WHAT IS NEEDED >> Please return the lines below verbatim, beginning at the one that has "Поместить в сотейник" and stopping after the one that has "en accord avec", and add no other lines.

Records excerpted from a collection
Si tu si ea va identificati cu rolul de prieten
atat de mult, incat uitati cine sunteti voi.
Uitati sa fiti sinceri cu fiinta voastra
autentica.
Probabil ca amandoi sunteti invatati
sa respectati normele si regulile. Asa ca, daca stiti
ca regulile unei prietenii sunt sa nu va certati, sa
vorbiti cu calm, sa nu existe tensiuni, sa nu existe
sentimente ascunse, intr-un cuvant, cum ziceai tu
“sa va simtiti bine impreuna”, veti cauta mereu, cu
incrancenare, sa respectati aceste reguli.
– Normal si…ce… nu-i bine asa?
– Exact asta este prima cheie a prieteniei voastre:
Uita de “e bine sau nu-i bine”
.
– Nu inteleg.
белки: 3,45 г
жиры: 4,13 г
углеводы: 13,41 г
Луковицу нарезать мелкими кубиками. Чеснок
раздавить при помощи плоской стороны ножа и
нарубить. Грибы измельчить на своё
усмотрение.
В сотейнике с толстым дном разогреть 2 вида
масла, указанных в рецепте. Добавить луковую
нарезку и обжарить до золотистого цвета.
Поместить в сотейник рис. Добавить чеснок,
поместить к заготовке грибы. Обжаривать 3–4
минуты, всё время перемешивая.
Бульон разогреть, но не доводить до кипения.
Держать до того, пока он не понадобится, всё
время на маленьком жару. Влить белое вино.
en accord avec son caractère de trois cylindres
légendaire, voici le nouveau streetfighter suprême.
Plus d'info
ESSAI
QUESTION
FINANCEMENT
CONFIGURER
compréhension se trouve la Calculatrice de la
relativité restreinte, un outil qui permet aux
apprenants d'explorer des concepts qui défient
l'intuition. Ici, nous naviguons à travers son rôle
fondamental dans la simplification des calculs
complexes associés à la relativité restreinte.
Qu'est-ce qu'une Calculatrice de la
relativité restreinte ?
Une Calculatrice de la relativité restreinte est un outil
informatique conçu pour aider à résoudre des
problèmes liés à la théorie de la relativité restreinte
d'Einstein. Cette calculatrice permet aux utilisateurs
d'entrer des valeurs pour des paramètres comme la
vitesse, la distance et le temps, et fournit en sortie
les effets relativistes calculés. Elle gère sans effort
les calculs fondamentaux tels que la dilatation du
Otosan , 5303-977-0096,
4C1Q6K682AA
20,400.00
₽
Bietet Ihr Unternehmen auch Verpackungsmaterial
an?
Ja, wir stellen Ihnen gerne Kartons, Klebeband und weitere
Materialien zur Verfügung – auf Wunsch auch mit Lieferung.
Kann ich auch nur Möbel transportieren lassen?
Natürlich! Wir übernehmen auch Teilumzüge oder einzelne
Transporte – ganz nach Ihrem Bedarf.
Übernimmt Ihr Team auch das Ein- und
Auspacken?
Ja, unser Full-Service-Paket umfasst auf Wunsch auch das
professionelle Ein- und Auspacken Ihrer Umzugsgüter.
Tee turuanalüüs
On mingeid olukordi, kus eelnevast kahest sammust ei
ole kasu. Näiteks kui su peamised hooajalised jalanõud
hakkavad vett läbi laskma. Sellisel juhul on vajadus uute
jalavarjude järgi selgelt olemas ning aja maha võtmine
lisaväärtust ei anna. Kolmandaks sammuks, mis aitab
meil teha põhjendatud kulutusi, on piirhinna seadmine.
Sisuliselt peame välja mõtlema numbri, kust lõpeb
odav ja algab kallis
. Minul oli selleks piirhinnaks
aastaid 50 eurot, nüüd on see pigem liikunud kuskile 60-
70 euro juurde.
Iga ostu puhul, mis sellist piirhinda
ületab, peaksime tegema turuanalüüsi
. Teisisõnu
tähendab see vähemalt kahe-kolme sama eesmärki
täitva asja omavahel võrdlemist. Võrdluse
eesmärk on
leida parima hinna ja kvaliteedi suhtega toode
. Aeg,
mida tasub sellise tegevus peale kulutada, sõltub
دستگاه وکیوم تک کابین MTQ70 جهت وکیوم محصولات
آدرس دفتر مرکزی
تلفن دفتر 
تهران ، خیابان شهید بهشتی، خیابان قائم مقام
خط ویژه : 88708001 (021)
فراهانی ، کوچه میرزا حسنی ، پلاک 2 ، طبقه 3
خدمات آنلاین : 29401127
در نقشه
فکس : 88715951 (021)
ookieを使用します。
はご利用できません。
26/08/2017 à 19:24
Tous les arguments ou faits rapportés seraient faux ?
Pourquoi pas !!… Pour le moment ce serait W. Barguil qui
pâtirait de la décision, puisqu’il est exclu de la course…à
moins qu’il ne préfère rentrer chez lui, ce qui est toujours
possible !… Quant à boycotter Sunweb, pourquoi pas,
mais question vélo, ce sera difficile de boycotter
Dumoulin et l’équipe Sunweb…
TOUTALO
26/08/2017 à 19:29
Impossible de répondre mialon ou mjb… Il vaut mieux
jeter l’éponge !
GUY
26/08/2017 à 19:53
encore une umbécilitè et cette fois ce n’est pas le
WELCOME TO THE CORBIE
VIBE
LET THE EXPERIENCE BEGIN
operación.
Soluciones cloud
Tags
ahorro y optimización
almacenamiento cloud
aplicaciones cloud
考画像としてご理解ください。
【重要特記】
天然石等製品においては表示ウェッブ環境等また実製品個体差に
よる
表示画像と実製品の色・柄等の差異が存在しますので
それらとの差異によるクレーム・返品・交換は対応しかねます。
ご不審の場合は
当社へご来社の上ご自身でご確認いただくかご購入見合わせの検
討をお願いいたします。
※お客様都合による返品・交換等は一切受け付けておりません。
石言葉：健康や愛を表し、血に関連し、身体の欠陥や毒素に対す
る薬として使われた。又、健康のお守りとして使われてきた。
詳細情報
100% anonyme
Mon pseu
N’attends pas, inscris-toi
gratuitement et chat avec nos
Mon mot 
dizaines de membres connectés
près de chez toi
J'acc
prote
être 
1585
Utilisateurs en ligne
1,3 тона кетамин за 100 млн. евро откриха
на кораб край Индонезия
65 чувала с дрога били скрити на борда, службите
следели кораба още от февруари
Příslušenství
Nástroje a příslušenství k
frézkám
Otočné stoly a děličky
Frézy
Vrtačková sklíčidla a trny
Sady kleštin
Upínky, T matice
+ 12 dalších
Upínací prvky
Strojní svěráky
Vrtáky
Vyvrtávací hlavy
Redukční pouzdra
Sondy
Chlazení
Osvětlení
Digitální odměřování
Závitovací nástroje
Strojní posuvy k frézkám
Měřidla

YOUR SOLUTION >>
Поместить в сотейник рис. Добавить чеснок,
поместить к заготовке грибы. Обжаривать 3–4
минуты, всё время перемешивая.
Бульон разогреть, но не доводить до кипения.
Держать до того, пока он не понадобится, всё
время на маленьком жару. Влить белое вино.
en accord avec son caractère de trois cylindres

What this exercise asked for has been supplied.